- **Task item a**:
Answer these questions using the text about the Fifty Shades of Grey score below:
(i) Through which label was the score released?
(ii) What length is given for the score?
(iii) For whose photographs did Danny Elfman have an affinity?

Film score by Danny Elfman
- Released: February 17, 2015
- Studios: Sony Scoring Stage, Sony Pictures Studios, Culver City; Studio Della Morte, Los Angeles; Paramount Recording Studios, Los Angeles; Bernie Grundman Mastering, Hollywood;
- Genre: Film score
- Length: 39:57
- Label: Republic
- Producers: Danny Elfman; Dana Sano;

Danny Elfman chronology
| Big Eyes (2014) | Fifty Shades of Grey (2015) | Avengers: Age of Ultron (2015) |

= Fifty Shades of Grey (score) =

Fifty Shades of Grey is the soundtrack to the 2015 film Fifty Shades of Grey directed by Sam Taylor-Johnson, starring Dakota Johnson and Jamie Dornan. It is based on E. L. James' 2011 novel of the same name and serves as the first installment in the Fifty Shades film series. The score, composed by Danny Elfman, was released through Republic Records on February 17, 2015.

== Background ==
Danny Elfman composed the music for Fifty Shades of Grey. He initially accepted the offer after his meeting with Taylor-Johnson, for whose photographs he had an affinity. Calling it "just kind of out of the blue", Elfman also noted the challenge that the genre has no musical guide, as the BDSM-centered romance genre was almost non-existent in Hollywood terms, although the novel was popular.

- **Data supplied**:

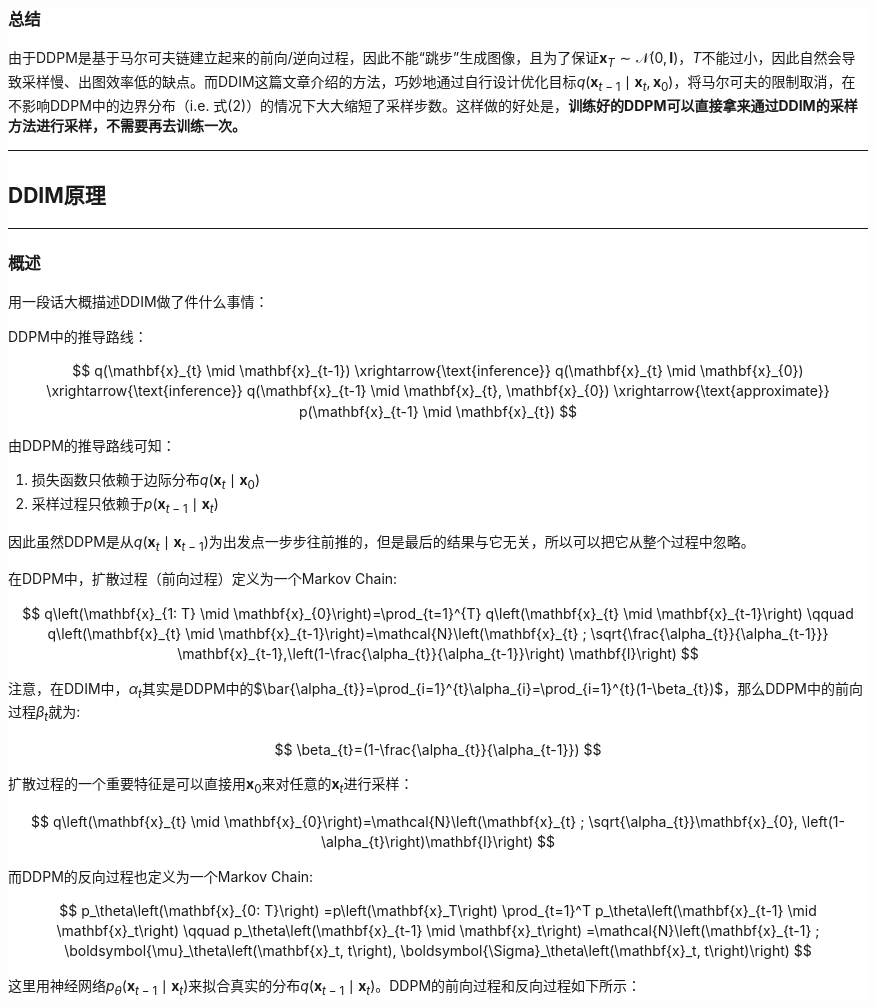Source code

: ### 总结

由于DDPM是基于马尔可夫链建立起来的前向/逆向过程，因此不能“跳步”生成图像，且为了保证$\mathbf{x}_{T} \sim \mathcal{N}(0, \mathbf{I})$，$T$不能过小，因此自然会导致采样慢、出图效率低的缺点。而DDIM这篇文章介绍的方法，巧妙地通过自行设计优化目标$q(\mathbf{x}_{t-1} \mid \mathbf{x}_{t}, \mathbf{x}_{0})$，将马尔可夫的限制取消，在不影响DDPM中的边界分布（i.e. 式$(2)$）的情况下大大缩短了采样步数。这样做的好处是，**训练好的DDPM可以直接拿来通过DDIM的采样方法进行采样，不需要再去训练一次。**

---
## DDIM原理

---
### 概述
用一段话大概描述DDIM做了件什么事情：

DDPM中的推导路线：

$$
q(\mathbf{x}_{t} \mid \mathbf{x}_{t-1}) \xrightarrow{\text{inference}} q(\mathbf{x}_{t} \mid \mathbf{x}_{0}) \xrightarrow{\text{inference}} q(\mathbf{x}_{t-1} \mid \mathbf{x}_{t}, \mathbf{x}_{0}) \xrightarrow{\text{approximate}} p(\mathbf{x}_{t-1} \mid \mathbf{x}_{t})
$$

由DDPM的推导路线可知：
1. 损失函数只依赖于边际分布$q(\mathbf{x}_{t} \mid \mathbf{x}_{0})$
2. 采样过程只依赖于$p(\mathbf{x}_{t-1} \mid \mathbf{x}_{t})$

因此虽然DDPM是从$q(\mathbf{x}_{t} \mid \mathbf{x}_{t-1})$为出发点一步步往前推的，但是最后的结果与它无关，所以可以把它从整个过程中忽略。

在DDPM中，扩散过程（前向过程）定义为一个Markov Chain:

$$ q\left(\mathbf{x}_{1: T} \mid \mathbf{x}_{0}\right)=\prod_{t=1}^{T} q\left(\mathbf{x}_{t} \mid \mathbf{x}_{t-1}\right) \qquad q\left(\mathbf{x}_{t} \mid \mathbf{x}_{t-1}\right)=\mathcal{N}\left(\mathbf{x}_{t} ; \sqrt{\frac{\alpha_{t}}{\alpha_{t-1}}} \mathbf{x}_{t-1},\left(1-\frac{\alpha_{t}}{\alpha_{t-1}}\right) \mathbf{I}\right) $$

注意，在DDIM中，$\alpha_{t}$其实是DDPM中的$\bar{\alpha_{t}}=\prod_{i=1}^{t}\alpha_{i}=\prod_{i=1}^{t}(1-\beta_{t})$，那么DDPM中的前向过程$\beta_{t}$就为:

$$ \beta_{t}=(1-\frac{\alpha_{t}}{\alpha_{t-1}}) $$

扩散过程的一个重要特征是可以直接用$\mathbf{x}_{0}$来对任意的$\mathbf{x}_{t}$进行采样：

$$ q\left(\mathbf{x}_{t} \mid \mathbf{x}_{0}\right)=\mathcal{N}\left(\mathbf{x}_{t} ; \sqrt{\alpha_{t}}\mathbf{x}_{0}, \left(1-\alpha_{t}\right)\mathbf{I}\right) $$

而DDPM的反向过程也定义为一个Markov Chain:

$$ p_\theta\left(\mathbf{x}_{0: T}\right) =p\left(\mathbf{x}_T\right) \prod_{t=1}^T p_\theta\left(\mathbf{x}_{t-1} \mid \mathbf{x}_t\right) \qquad p_\theta\left(\mathbf{x}_{t-1} \mid \mathbf{x}_t\right) =\mathcal{N}\left(\mathbf{x}_{t-1} ; \boldsymbol{\mu}_\theta\left(\mathbf{x}_t, t\right), \boldsymbol{\Sigma}_\theta\left(\mathbf{x}_t, t\right)\right) $$

这里用神经网络$p_{\theta}\left(\mathbf{x}_{t-1} \mid \mathbf{x}_{t}\right)$来拟合真实的分布$q\left(\mathbf{x}_{t-1} \mid \mathbf{x}_{t}\right)$。DDPM的前向过程和反向过程如下所示：

<div style="text-align:center">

- **Task item b**: Gather every line of the listing above that contains the string "qquad". Case counts.

- **Exercise answer a**:
(i) Republic Records
(ii) 39:57
(iii) Sam Taylor-Johnson's

- **Exercise answer b**:
$$ q\left(\mathbf{x}_{1: T} \mid \mathbf{x}_{0}\right)=\prod_{t=1}^{T} q\left(\mathbf{x}_{t} \mid \mathbf{x}_{t-1}\right) \qquad q\left(\mathbf{x}_{t} \mid \mathbf{x}_{t-1}\right)=\mathcal{N}\left(\mathbf{x}_{t} ; \sqrt{\frac{\alpha_{t}}{\alpha_{t-1}}} \mathbf{x}_{t-1},\left(1-\frac{\alpha_{t}}{\alpha_{t-1}}\right) \mathbf{I}\right) $$
$$ p_\theta\left(\mathbf{x}_{0: T}\right) =p\left(\mathbf{x}_T\right) \prod_{t=1}^T p_\theta\left(\mathbf{x}_{t-1} \mid \mathbf{x}_t\right) \qquad p_\theta\left(\mathbf{x}_{t-1} \mid \mathbf{x}_t\right) =\mathcal{N}\left(\mathbf{x}_{t-1} ; \boldsymbol{\mu}_\theta\left(\mathbf{x}_t, t\right), \boldsymbol{\Sigma}_\theta\left(\mathbf{x}_t, t\right)\right) $$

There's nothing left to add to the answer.